As Sunday evening set in, Justin McCarter sat spray-painting in the parking lot outside The Vaulti, a vintage and streetwear resale shop. Over the tops of skateboards, pants, and T-shirts, McCarter placed a stencil in the shape of a raised fist, denoting the Black Lives Matter movement.
In quick strokes, he colored in the slanted lines of fingers on the fist and the long lines of the forearm. In less than an hour, he ran out of spray paint.
A little after 6 p.m., McCarter and more than a hundred skaters rolled onto North Main Avenue headed south toward downtown. In a loud rush, wheels hit the road and protesters called out “black lives matter” on the 16th day of protests following the killing of George Floyd by a Minneapolis police officer.
“I wanted to come here because I’m a skater and this is my community,” McCarter said. “I’m black, I’m a human being, and I made this stencil so that I could get the message out easily. … I’m here because the revolution will be televised.”
Nadia Perales stood next to McCarter at the evening protest at Travis Park, describing the skater community as open and united. She said the two wanted to bring their boards and march with their friends at the event, dubbed Roll in Peace.
They heard about the protest on Twitter and Instagram from posts Jonathan Sheridan helped send out four days ago. Sheridan decided last week that he wanted to help organize a march and talked with friends about how to get it started. Together, they created a flyer and began tweeting, drawing about 200 Sunday evening.
For Sheridan, the cause is personal. He said he has witnessed close family members and friends become the victims of police violence in San Antonio.
Scott was 36 when he was shot and killed by a San Antonio police officer in 2016 after being pulled over at an apartment complex. Scott’s widow and mother filed separate lawsuits that have since been consolidated against the San Antonio Police Department. A March court date was postponed because of the COVID-19 pandemic.
Jones, 23, was killed by a San Antonio Police Department officer outside a restaurant in 2014. A grand jury declined to indict the officer who killed Jones, clearing him of criminal wrongdoing. Jones’ family pursued a civil suit alleging excessive and unnecessary deadly force, but a jury ruled against the family.
“I was there from when my aunt got the phone call until we put him in the casket, until we put him in the ground, until the very last court case,” Sheridan said. “Until the tweet I saw on Twitter to find out they would never open the case even though Mayor Ivy Taylor and the police department said they were going to do everything they could.”
Recent protests recalled the details of Jones’ killing.

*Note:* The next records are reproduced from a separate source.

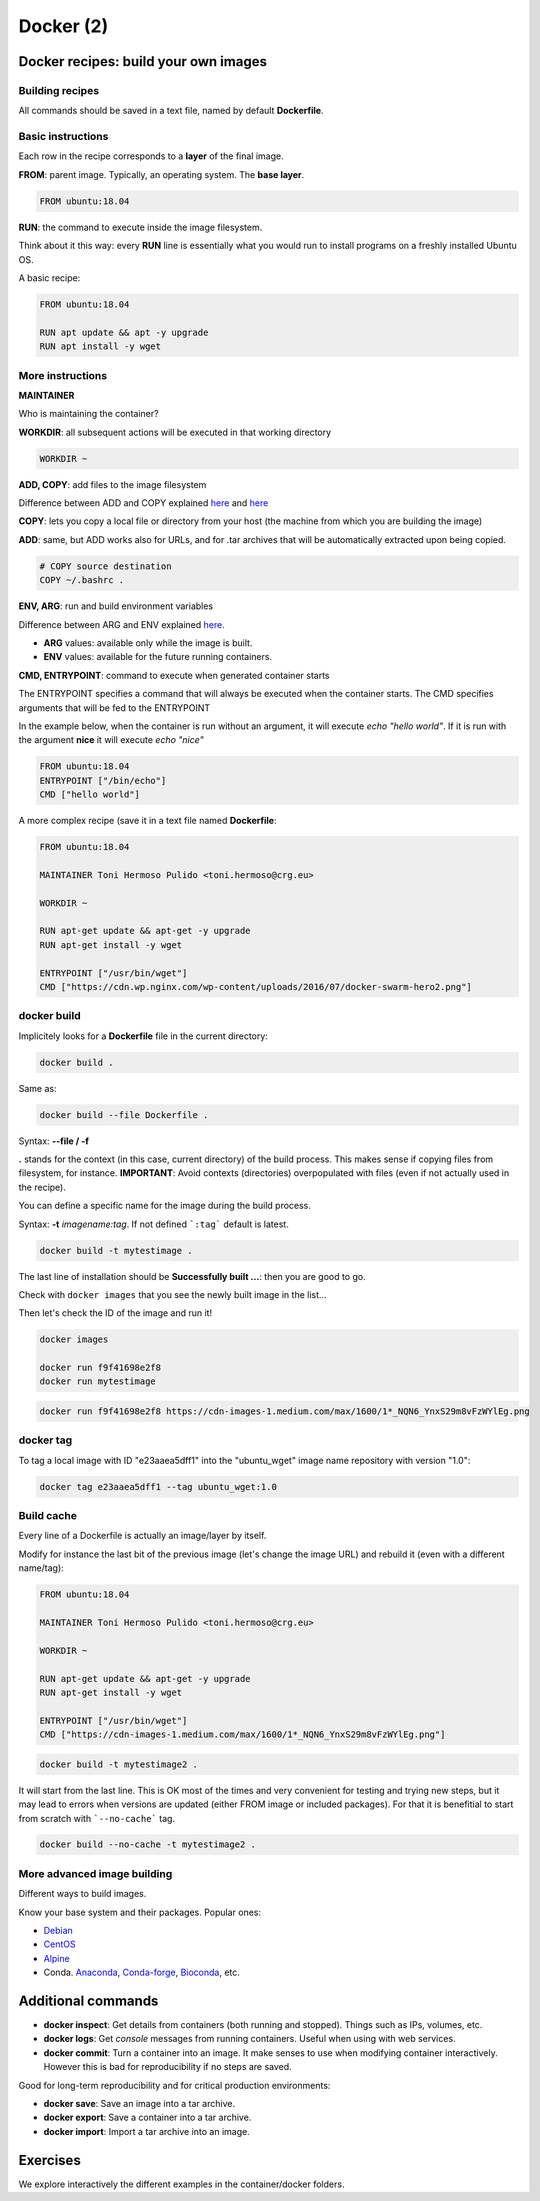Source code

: .. _docker_2-page:

*******************
Docker (2)
*******************

Docker recipes: build your own images
=====================================

Building recipes
----------------

All commands should be saved in a text file, named by default **Dockerfile**.

Basic instructions
------------------

Each row in the recipe corresponds to a **layer** of the final image.

**FROM**: parent image. Typically, an operating system. The **base layer**.

.. code-block::

  FROM ubuntu:18.04


**RUN**: the command to execute inside the image filesystem.

Think about it this way: every **RUN** line is essentially what you would run to install programs on a freshly installed Ubuntu OS.

.. code-block::
  RUN apt install wget


A basic recipe:

.. code-block::

  FROM ubuntu:18.04

  RUN apt update && apt -y upgrade
  RUN apt install -y wget


More instructions
-----------------

**MAINTAINER**

Who is maintaining the container?

.. code-block::
  MAINTAINER Toni Hermoso Pulido <toni.hermoso@crg.eu>


**WORKDIR**: all subsequent actions will be executed in that working directory

.. code-block::

  WORKDIR ~


**ADD, COPY**: add files to the image filesystem

Difference between ADD and COPY explained `here <https://stackoverflow.com/questions/24958140/what-is-the-difference-between-the-copy-and-add-commands-in-a-dockerfile>`__ and `here <https://nickjanetakis.com/blog/docker-tip-2-the-difference-between-copy-and-add-in-a-dockerile>`__

**COPY**: lets you copy a local file or directory from your host (the machine from which you are building the image)

**ADD**: same, but ADD works also for URLs, and for .tar archives that will be automatically extracted upon being copied.


.. code-block::

  # COPY source destination
  COPY ~/.bashrc .


**ENV, ARG**: run and build environment variables

Difference between ARG and ENV explained `here <https://vsupalov.com/docker-arg-vs-env/>`__.


* **ARG** values: available only while the image is built.
* **ENV** values: available for the future running containers.


**CMD, ENTRYPOINT**: command to execute when generated container starts

The ENTRYPOINT specifies a command that will always be executed when the container starts. The CMD specifies arguments that will be fed to the ENTRYPOINT


In the example below, when the container is run without an argument, it will execute `echo "hello world"`.
If it is run with the argument **nice** it will execute `echo "nice"`

.. code-block::

  FROM ubuntu:18.04
  ENTRYPOINT ["/bin/echo"]
  CMD ["hello world"]


A more complex recipe (save it in a text file named **Dockerfile**:

.. code-block::

  FROM ubuntu:18.04

  MAINTAINER Toni Hermoso Pulido <toni.hermoso@crg.eu>

  WORKDIR ~

  RUN apt-get update && apt-get -y upgrade
  RUN apt-get install -y wget

  ENTRYPOINT ["/usr/bin/wget"]
  CMD ["https://cdn.wp.nginx.com/wp-content/uploads/2016/07/docker-swarm-hero2.png"]


docker build
------------

Implicitely looks for a **Dockerfile** file in the current directory:

.. code-block:: console

  docker build .

Same as:

.. code-block:: console

  docker build --file Dockerfile .


Syntax: **--file / -f**

**.** stands for the context (in this case, current directory) of the build process. This makes sense if copying files from filesystem, for instance. **IMPORTANT**: Avoid contexts (directories) overpopulated with files (even if not actually used in the recipe).

You can define a specific name for the image during the build process.

Syntax: **-t** *imagename:tag*. If not defined ```:tag``` default is latest.

.. code-block:: console

  docker build -t mytestimage .


The last line of installation should be **Successfully built ...**: then you are good to go.

Check with ``docker images`` that you see the newly built image in the list...


Then let's check the ID of the image and run it!

.. code-block:: console

  docker images

  docker run f9f41698e2f8
  docker run mytestimage


.. code-block:: console

  docker run f9f41698e2f8 https://cdn-images-1.medium.com/max/1600/1*_NQN6_YnxS29m8vFzWYlEg.png

docker tag
-----------

To tag a local image with ID "e23aaea5dff1" into the "ubuntu_wget" image name repository with version "1.0":

.. code-block:: console

  docker tag e23aaea5dff1 --tag ubuntu_wget:1.0


Build cache
------------

Every line of a Dockerfile is actually an image/layer by itself.

Modify for instance the last bit of the previous image (let's change the image URL) and rebuild it (even with a different name/tag):

.. code-block::

  FROM ubuntu:18.04

  MAINTAINER Toni Hermoso Pulido <toni.hermoso@crg.eu>

  WORKDIR ~

  RUN apt-get update && apt-get -y upgrade
  RUN apt-get install -y wget

  ENTRYPOINT ["/usr/bin/wget"]
  CMD ["https://cdn-images-1.medium.com/max/1600/1*_NQN6_YnxS29m8vFzWYlEg.png"]


.. code-block:: console

  docker build -t mytestimage2 .


It will start from the last line.
This is OK most of the times and very convenient for testing and trying new steps, but it may lead to errors when versions are updated (either FROM image or included packages). For that it is benefitial to start from scratch with ```--no-cache``` tag.

.. code-block:: console

  docker build --no-cache -t mytestimage2 .

More advanced image building
----------------------------

Different ways to build images.

Know your base system and their packages. Popular ones:

* `Debian <https://packages.debian.org>`__

* `CentOS <https://centos.pkgs.org/>`__

* `Alpine <https://pkgs.alpinelinux.org/packages>`__

* Conda. `Anaconda <https://anaconda.org/anaconda/repo>`__, `Conda-forge <https://conda-forge.org/feedstocks/>`__, `Bioconda <https://anaconda.org/bioconda/repo>`__, etc.


Additional commands
===================

* **docker inspect**: Get details from containers (both running and stopped). Things such as IPs, volumes, etc.

* **docker logs**: Get *console* messages from running containers. Useful when using with web services.

* **docker commit**: Turn a container into an image. It make senses to use when modifying container interactively. However this is bad for reproducibility if no steps are saved.

Good for long-term reproducibility and for critical production environments:

* **docker save**: Save an image into a tar archive.

* **docker export**: Save a container into a tar archive.

* **docker import**: Import a tar archive into an image.

Exercises
=========

We explore interactively the different examples in the container/docker folders.
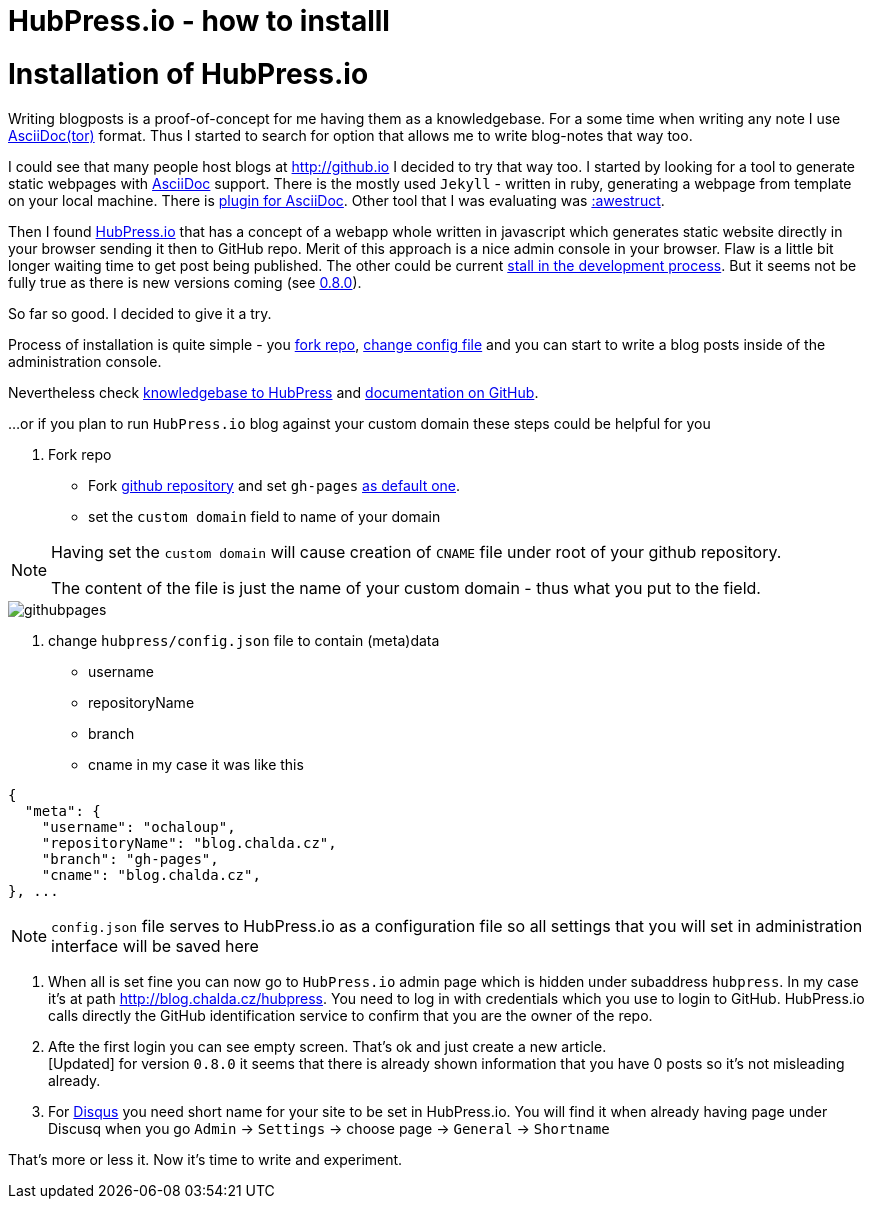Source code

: = HubPress.io - how to installl
:hp-tags: hubpress.io, blog
:toc: macro
:release: 1.0
:published_at: 2017-05-06
:icons: font


= Installation of HubPress.io

Writing blogposts is a proof-of-concept for me having them as a knowledgebase.
For a some time when writing any note I use http://asciidoctor.org[AsciiDoc(tor)] format.
Thus I started to search for option that allows me to write blog-notes that way too.

I could see that many people host blogs at http://github.io I decided to try that way too.
I started by looking for a tool to generate static webpages with http://asciidoctor.org/docs/asciidoc-asciidoctor-diffs[AsciiDoc] support.
There is the mostly used `Jekyll` - written in ruby, generating a webpage from template
on your local machine. There is https://github.com/asciidoctor/jekyll-asciidoc[plugin for AsciiDoc].
Other tool that I was evaluating was http://awestruct.org[:awestruct].

Then I found http://hubpress.io[HubPress.io] that has a concept of a webapp whole written in javascript
which generates static website directly in your browser sending it then to GitHub repo. Merit of this approach
is a nice admin console in your browser. Flaw is a little bit longer waiting time to get post being published.
The other could be current
http://blog.hubpress.io/2016/10/11/We-Arent-Dead-Yet-Hub-Press-Roadmap.html[stall in the development process]. But it seems not be fully true as there is new versions coming (see
https://github.com/HubPress/hubpress.io/commit/ceaca97655fd3a49e4bc057201f0eb7109ad2d4a[0.8.0]).

So far so good. I decided to give it a try.

Process of installation is quite simple - you https://github.com/HubPress/hubpress.io[fork repo],
https://github.com/HubPress/hubpress.io/blob/master/hubpress/config.json[change config file]
and you can start to write a blog posts inside of the administration console.

Nevertheless check https://hubpress.gitbooks.io/hubpress-knowledgebase[knowledgebase to HubPress]
and https://github.com/HubPress/dev.hubpress.io/blob/gh-pages/README.adoc[documentation on GitHub].

...or if you plan to run `HubPress.io` blog against your custom domain these steps could be helpful for you

. Fork repo
** Fork https://github.com/HubPress/hubpress.io[github repository] and set `gh-pages`
https://github.com/HubPress/dev.hubpress.io/blob/gh-pages/README.adoc#use-a-custom-domain-or-github-page-domain-already-in-use[as default one].
** set the `custom domain` field to name of your domain

[NOTE]
====
Having set the `custom domain` will cause creation of `CNAME` file under root
of your github repository.

The content of the file is just the name of your custom domain - thus what you
put to the field.
====

image::hubpressio/githubpages.jpg[]

. change `hubpress/config.json` file to contain (meta)data
** username
** repositoryName
** branch
** cname
in my case it was like this

```

{
  "meta": {
    "username": "ochaloup",
    "repositoryName": "blog.chalda.cz",
    "branch": "gh-pages",
    "cname": "blog.chalda.cz",
}, ...
```

[NOTE]
====
`config.json` file serves to HubPress.io as a configuration file so all settings
that you will set in administration interface will be saved here
====

. When all is set fine you can now go to `HubPress.io` admin page which is
hidden under subaddress `hubpress`. In my case it's at path http://blog.chalda.cz/hubpress.
You need to log in with credentials which you use to login to GitHub. HubPress.io calls
directly the GitHub identification service to confirm that you are the owner of the repo.

. Afte the first login you can see empty screen. That's ok and just create a new article. +
[Updated] for version `0.8.0` it seems that there is already shown information that you have 0 posts so it's not misleading already.

. For https://disqus.com[Disqus] you need short name for your site to be set in HubPress.io.
You will find it when already having page under Discusq when you go `Admin` -> `Settings`
-> choose page -> `General` -> `Shortname`

// TODO: how to add theme...

That's more or less it. Now it's time to write and experiment.


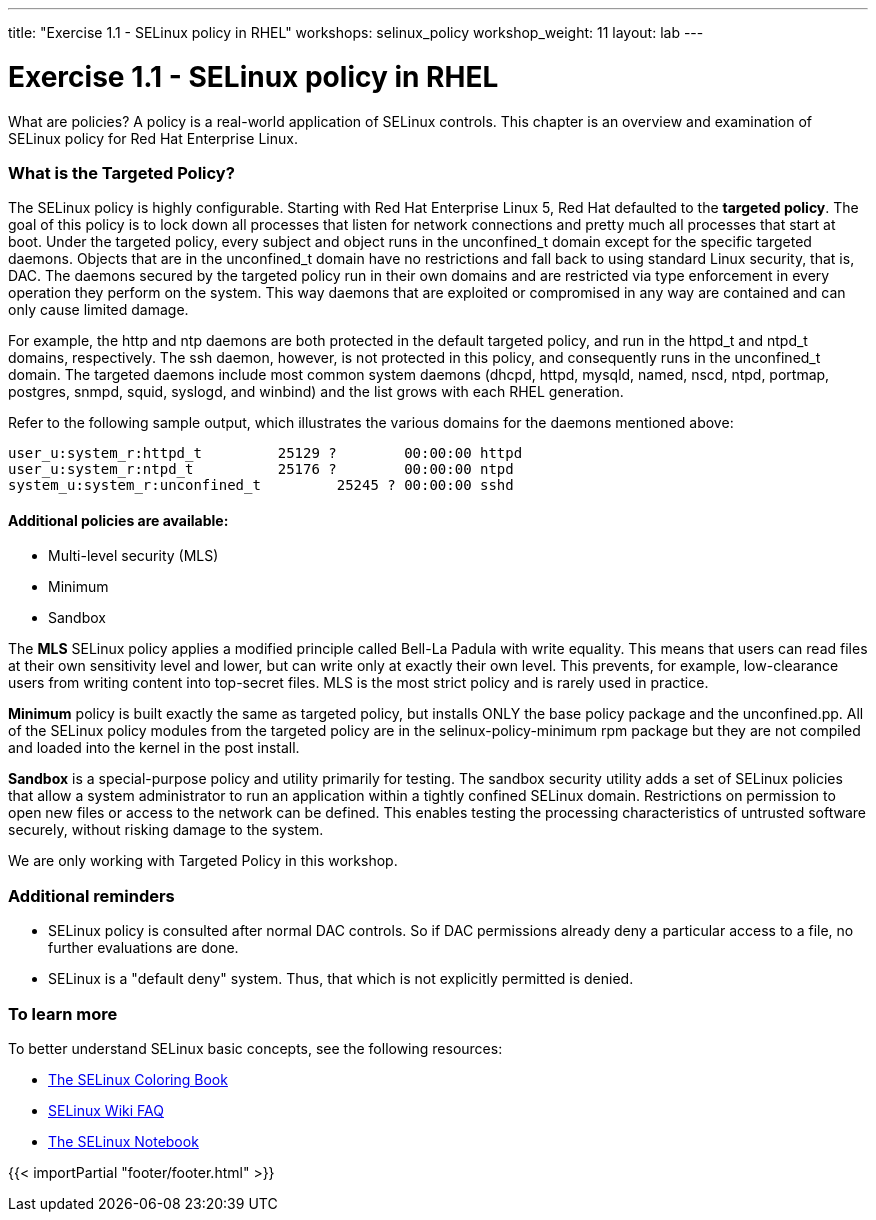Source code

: ---
title: "Exercise 1.1 - SELinux policy in RHEL"
workshops: selinux_policy
workshop_weight: 11
layout: lab
---

:icons: font
:imagesdir: /workshops/selinux_policy/images


= Exercise 1.1 - SELinux policy in RHEL

What are policies?  A policy is a real-world application of SELinux controls.  This chapter is an overview and examination of SELinux policy for Red Hat Enterprise Linux.

=== What is the Targeted Policy?

The SELinux policy is highly configurable. Starting with Red Hat Enterprise Linux 5, Red Hat defaulted to the *targeted policy*. The goal of this policy is to lock down all processes that listen for network connections and pretty much all processes that start at boot.  Under the targeted policy, every subject and object runs in the unconfined_t domain except for the specific targeted daemons. Objects that are in the unconfined_t domain have no restrictions and fall back to using standard Linux security, that is, DAC. The daemons secured by the targeted policy run in their own domains and are restricted via type enforcement in every operation they perform on the system. This way daemons that are exploited or compromised in any way are contained and can only cause limited damage.

For example, the http and ntp daemons are both protected in the default targeted policy, and run in the httpd_t and ntpd_t domains, respectively. The ssh daemon, however, is not protected in this policy, and consequently runs in the unconfined_t domain.  The targeted daemons include most common system daemons (dhcpd, httpd, mysqld, named, nscd, ntpd, portmap, postgres, snmpd, squid, syslogd, and winbind) and the list grows with each RHEL generation.

Refer to the following sample output, which illustrates the various domains for the daemons mentioned above:

```
user_u:system_r:httpd_t         25129 ?        00:00:00 httpd
user_u:system_r:ntpd_t          25176 ?        00:00:00 ntpd
system_u:system_r:unconfined_t         25245 ? 00:00:00 sshd
```

==== Additional policies are available:

- Multi-level security (MLS)
- Minimum
- Sandbox

The *MLS* SELinux policy applies a modified principle called Bell-La Padula with write equality. This means that users can read files at their own sensitivity level and lower, but can write only at exactly their own level. This prevents, for example, low-clearance users from writing content into top-secret files.  MLS is the most strict policy and is rarely used in practice.

*Minimum* policy is built exactly the same as targeted policy, but installs ONLY the base policy package and the unconfined.pp.  All of the SELinux policy modules from the targeted policy are in the selinux-policy-minimum rpm package but they are not compiled and loaded into the kernel in the post install. 

*Sandbox* is a special-purpose policy and utility primarily for testing.  The sandbox security utility adds a set of SELinux policies that allow a system administrator to run an application within a tightly confined SELinux domain. Restrictions on permission to open new files or access to the network can be defined. This enables testing the processing characteristics of untrusted software securely, without risking damage to the system.

We are only working with Targeted Policy in this workshop.

=== Additional reminders

- SELinux policy is consulted after normal DAC controls.  So if DAC permissions already deny a particular access to a file, no further evaluations are done.
- SELinux is a "default deny" system.  Thus, that which is not explicitly permitted is denied.

=== To learn more

To better understand SELinux basic concepts, see the following resources: 

- link:https://people.redhat.com/duffy/selinux/selinux-coloring-book_A4-Stapled.pdf[The SELinux Coloring Book]
- link:http://selinuxproject.org/page/FAQ[SELinux Wiki FAQ]
- link:http://freecomputerbooks.com/books/The_SELinux_Notebook-4th_Edition.pdf[The SELinux Notebook]

{{< importPartial "footer/footer.html" >}}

His case and others have served as a rallying cry for those in the local Black Lives Matter movement.
Even though Sunday was Sheridan’s first time on a skate board – something he learned was a full-body workout – he was glad to include a community he felt hadn’t been specifically invited to join the movement previously.
“Skaters have always been the outcasts and now the outcasts are advocating for headline news,” Sheridan said. “If the outcasts, the people y’all counted out, can be out here, there’s absolutely no reason for the rest of us [to not be.]”
Speakers stood before protesters in the Travis Park circle addressing their peers, at first by bullhorn and later over a PA system.
After each person finished addressing the crowd, skaters crashed their boards into the stone pathways, the clanging echoing throughout the park.
Young students often stepped forward to the microphone, and 17-year-old Camren Moreno was one of those who felt compelled to speak.
Moreno, a student at Schertz-Cibolo-Universal City Independent School District’s Steele High School, said he was the same age as Trayvon Martin when he was killed in 2012 by George Zimmerman in Florida. Martin was 17.
Gesturing at friends who had accompanied him to Sunday’s event, Moreno became emotional.
“We’ve got to make sure there’s never another generation of kids who share the same pain as us,” Moreno said. “I can’t imagine what I would do if the same thing happened to them.”